The DOL may consider other factors not listed in the regulations but only if they in some way indicate whether the worker is in business for him- or herself as opposed to being economically dependent on the potential employer for work.

One of the more controversial regulations states that the actual practices of the worker and potential employer are more relevant to the DOL’s test than their respective contractual rights or what control the potential employer may theoretically exert. For example, the DOL will view a worker’s theoretical ability to negotiate prices or work for competing businesses as less meaningful if the worker is prevented from exercising such rights. Likewise, the DOL may give a potential employer’s contractual authority to supervise or discipline a worker less weight if the potential employer never exercises this authority. This interpretation of the FLSA may be interpreted as at odds with case law precedent in a number of jurisdictions holding that an employer’s right to control the manner and means of a worker’s work is probative of employment status.1

In the regulations, the DOL provides several hypothetical examples in which it applies the above factors, emphasizing that neither measures implemented by a potential employer in order to comply with specific legal obligations nor a great disparity in investment between a worker and potential employer that is irrelevant to the worker’s opportunity for profit or loss would indicate employment status. However, performance of the same work as that performed by employees of a potential employer, in coordination with those employees, would favor employee status.

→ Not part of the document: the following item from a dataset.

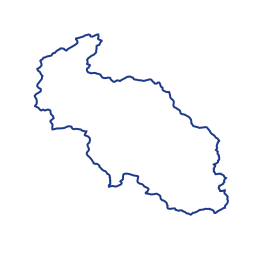 outline of Canta, Lima, Peru, rotated 260°
{"feature_id": "86281439B11462215509346", "entity_name": "Canta", "entity_type": "district", "adm_level": 2, "iso_a3": "PER", "parent_name": "Peru", "parent_adm1": "Lima", "projection": "equal_earth", "projection_center": [-76.765, -11.534], "detail": "fine", "context": "isolated", "style": "outline", "palette": "blue", "viewbox_px": 256, "rotation_deg": 260, "n_neighbors": 0, "source": "geoboundaries", "source_scale": "gbopen_adm2", "svg_char_len": 5781}
<svg xmlns="http://www.w3.org/2000/svg" viewBox="0 0 256 256"><g transform="rotate(260 128 128)"><path d="M201.8,48.9L201.5,49.1L200.2,49.3L198.6,50.8L198.0,51.2L196.3,51.5L194.0,52.8L193.3,52.2L191.6,51.8L191.2,51.5L186.6,46.4L185.1,45.9L184.5,46.0L182.9,47.1L182.5,47.5L181.9,48.5L181.4,48.9L179.5,48.5L179.2,48.3L178.7,46.9L177.9,45.3L177.5,43.6L176.0,41.8L175.2,41.7L172.8,42.7L171.3,42.9L169.1,42.7L167.6,42.1L166.0,40.3L165.7,40.2L163.5,43.2L161.2,44.6L160.6,45.2L160.3,45.8L160.9,47.4L160.8,47.7L159.7,49.1L160.1,52.3L159.4,53.8L158.8,54.4L158.3,54.6L155.5,54.4L154.8,54.7L152.4,56.3L150.6,56.5L148.5,52.9L147.8,52.7L146.3,53.3L145.3,54.0L144.2,54.3L141.0,53.3L139.7,53.4L139.7,55.7L139.9,57.7L139.2,62.6L139.1,65.3L140.0,68.8L139.9,70.6L139.2,72.3L138.9,72.6L137.5,72.9L136.7,73.4L136.2,74.8L136.2,76.9L134.8,81.0L134.5,81.5L133.7,81.9L133.4,82.4L132.1,85.2L131.9,86.4L130.8,85.8L129.3,84.4L128.5,84.2L128.2,84.5L126.6,87.2L124.7,88.5L123.4,88.6L121.0,87.8L120.1,87.1L119.5,85.9L118.7,85.2L117.0,85.2L114.9,85.8L113.7,85.9L112.6,85.2L111.7,84.0L110.9,83.3L110.2,82.9L109.3,82.9L108.0,83.4L106.3,84.8L103.2,86.7L102.3,87.0L99.8,88.1L99.2,88.0L98.3,89.6L98.4,90.0L98.3,90.7L97.8,91.5L97.1,92.4L95.8,93.3L94.7,93.1L93.5,94.2L92.6,94.5L92.2,95.0L90.7,96.0L89.3,98.3L87.9,99.2L86.5,99.6L86.2,100.2L85.8,100.7L84.4,101.7L83.6,101.7L82.9,101.3L82.2,101.7L81.5,101.5L80.0,101.5L79.5,101.1L79.0,101.4L77.7,100.9L76.8,101.1L75.7,100.6L75.4,99.7L74.7,99.1L73.7,99.0L73.4,99.1L73.7,101.4L73.6,102.5L72.5,105.6L72.5,106.5L73.3,110.1L73.8,111.3L74.3,111.9L75.0,112.3L75.4,112.2L76.7,111.2L77.2,111.7L77.9,113.6L78.5,114.1L81.9,114.9L83.1,115.5L83.4,116.0L83.5,117.7L83.0,119.8L82.0,122.2L80.5,124.8L78.9,129.3L78.3,129.6L77.8,129.4L74.2,128.1L73.2,128.1L72.7,128.3L71.2,129.9L70.3,132.0L68.9,133.3L67.6,133.8L66.2,136.0L65.2,137.2L64.5,137.6L64.0,137.6L62.0,135.9L61.3,134.3L61.0,134.1L60.5,134.3L60.2,134.7L59.9,136.5L58.9,138.3L58.6,139.2L58.3,142.0L58.4,144.0L58.3,144.6L57.9,145.5L55.9,147.7L55.5,147.9L52.5,148.0L51.2,148.9L50.1,150.8L49.4,151.6L47.8,152.9L47.1,153.1L45.8,153.0L44.6,153.6L43.7,153.1L42.6,153.0L41.7,153.5L41.5,154.0L41.0,155.6L41.0,157.9L40.7,160.1L40.4,160.4L39.1,160.7L38.9,161.4L38.0,162.8L37.7,163.8L37.9,165.1L37.5,166.0L37.5,166.9L36.2,168.0L35.4,169.4L33.5,171.4L33.3,172.6L31.8,174.5L31.9,175.3L32.5,176.1L33.2,177.3L33.1,179.3L34.0,182.4L34.9,184.3L34.7,185.0L34.8,186.2L34.6,188.4L34.9,189.4L35.0,190.2L34.4,192.4L34.4,193.6L34.2,194.2L33.8,194.4L33.8,194.9L32.6,196.9L32.1,197.5L31.2,198.0L30.0,198.1L29.4,198.4L29.1,199.3L29.5,200.1L29.6,200.8L30.3,201.4L30.6,202.6L31.2,204.1L31.5,204.9L31.5,205.9L32.6,208.1L32.6,209.6L33.2,209.6L34.0,209.9L34.3,210.3L34.9,210.4L36.0,212.1L37.2,213.1L39.1,213.8L40.7,213.4L41.6,213.9L42.3,213.8L43.1,214.2L44.2,213.7L44.5,213.4L45.5,212.8L46.7,211.7L47.5,211.7L48.5,212.0L49.0,212.4L49.9,212.5L49.6,210.1L49.9,207.8L50.9,207.8L51.9,207.2L53.7,207.0L54.3,207.7L55.0,207.7L55.3,208.1L55.5,209.5L56.6,212.2L57.4,212.5L58.1,213.5L59.2,213.4L60.4,214.0L61.7,215.8L62.1,215.2L63.1,214.4L64.6,214.0L65.5,213.1L66.5,211.5L66.9,211.4L67.0,210.1L67.3,209.5L67.1,208.3L67.3,206.2L69.2,205.6L69.6,205.3L70.2,205.3L70.7,204.9L72.1,205.5L72.8,205.3L73.3,205.4L73.7,206.0L75.6,207.4L75.9,207.3L76.6,206.5L77.2,206.2L77.6,207.5L77.6,208.3L78.6,210.6L78.9,210.8L80.2,210.9L80.5,211.2L80.6,211.8L81.0,212.3L83.1,212.7L84.0,212.4L84.7,212.8L85.2,212.8L87.2,211.7L89.2,212.3L89.7,211.8L90.3,211.7L91.0,210.8L92.9,212.4L93.9,212.1L95.5,212.4L96.2,212.9L97.5,213.5L98.2,214.3L98.8,214.4L99.5,215.6L99.9,215.5L102.1,214.3L103.2,212.9L105.7,211.6L107.8,209.3L109.6,208.4L111.1,208.0L111.8,207.4L113.9,206.4L115.0,205.6L115.4,204.5L115.7,198.3L116.4,197.3L118.1,193.6L118.9,192.4L120.1,192.1L121.8,191.2L123.4,191.5L125.4,191.5L128.1,190.1L131.5,185.9L132.3,183.6L133.0,182.6L133.7,182.3L135.4,182.3L136.4,182.0L138.6,179.5L139.3,179.0L140.4,177.2L140.9,176.9L141.6,176.7L142.8,176.7L144.7,177.4L146.4,177.7L147.4,177.3L150.1,175.2L150.8,175.0L153.5,175.1L155.4,174.8L156.0,174.9L156.5,174.2L156.6,173.0L156.9,172.0L158.1,170.1L159.0,169.2L160.0,168.7L161.7,169.0L163.2,167.5L165.3,167.3L167.2,166.8L167.4,166.5L167.6,165.4L166.8,164.2L167.0,162.3L167.2,162.0L168.4,161.4L169.4,160.5L171.4,159.4L172.0,158.5L172.1,157.6L171.6,151.7L172.8,148.8L173.2,146.6L174.0,145.1L174.2,144.1L175.1,142.2L176.8,141.6L177.3,140.3L178.1,139.3L178.4,138.6L178.5,137.8L178.3,137.1L178.5,135.9L178.1,135.2L176.3,129.6L175.7,128.5L175.7,128.1L176.6,126.6L176.7,125.8L176.6,124.7L175.9,123.2L175.8,122.5L176.0,122.0L176.5,121.3L178.3,119.8L179.0,119.4L180.3,119.2L180.5,119.0L181.1,117.2L181.0,114.4L181.5,112.7L181.8,112.1L182.8,111.1L185.3,110.1L185.6,109.6L186.6,107.9L187.1,106.2L187.6,106.0L187.9,105.5L188.2,103.9L188.3,101.0L189.9,98.3L191.2,97.7L192.6,97.6L193.2,97.8L193.7,98.1L194.0,98.6L194.1,99.5L196.4,101.4L196.8,101.2L197.5,100.1L197.8,99.0L198.1,98.8L199.9,99.7L202.4,99.6L203.9,101.4L204.8,103.5L205.5,104.5L205.9,106.5L206.2,107.1L207.7,109.4L208.4,109.9L209.9,110.1L211.5,110.9L211.9,110.8L214.4,111.4L214.9,114.2L216.5,115.2L217.6,116.2L218.3,117.2L218.7,117.1L220.5,114.3L221.0,114.0L221.5,114.0L223.2,114.9L225.3,115.0L225.4,113.5L224.1,108.9L224.3,108.5L224.4,107.5L224.6,107.3L225.4,106.7L226.3,106.7L226.7,106.0L226.9,105.1L226.5,101.1L225.9,100.2L225.8,99.3L225.2,94.3L225.2,92.3L224.6,92.1L223.3,92.8L222.0,93.2L220.6,93.0L220.2,92.6L218.6,89.3L216.5,83.3L215.9,82.0L215.1,81.1L215.0,80.6L215.3,80.2L216.3,79.1L217.3,78.5L218.1,75.9L218.0,75.2L217.4,74.6L217.3,73.5L216.2,71.0L214.6,68.8L214.7,67.7L214.4,66.7L212.6,65.0L212.5,60.9L212.4,60.1L212.0,59.2L211.9,56.9L210.4,55.6L209.9,53.8L209.6,53.4L208.9,53.3L207.7,53.8L205.8,53.9L205.1,53.8L204.3,53.4L203.2,52.0L201.8,48.9Z" fill="none" stroke="#1e3a8a" stroke-width="2"/></g></svg>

The future of the Final Rule is uncertain for several reasons. The Biden administration is expected to issue a directive to all agencies to delay the effective date of any pending regulation. During this period, the Biden administration could rescind this rule and propose another, or Congress could pass a joint resolution disapproving of the rule under the Congressional Review Act (CRA). Enactment of a resolution under the CRA would take the rule out of effect or prevent it from going into effect, and the agency would be prohibited from issuing a rule that is “substantially the same” without further authorization from Congress.


1 See, e.g., Razak v. Uber Techs., Inc., 951 F.3d 137, 142 (3d Cir. 2020); Keller v. Miri Microsys. LLC, 781 F.3d 799, 807 (6th Cir. 2015); Real v. Driscoll Strawberry Assocs., Inc., 603 F.2d 748, 754 (9th Cir. 1979).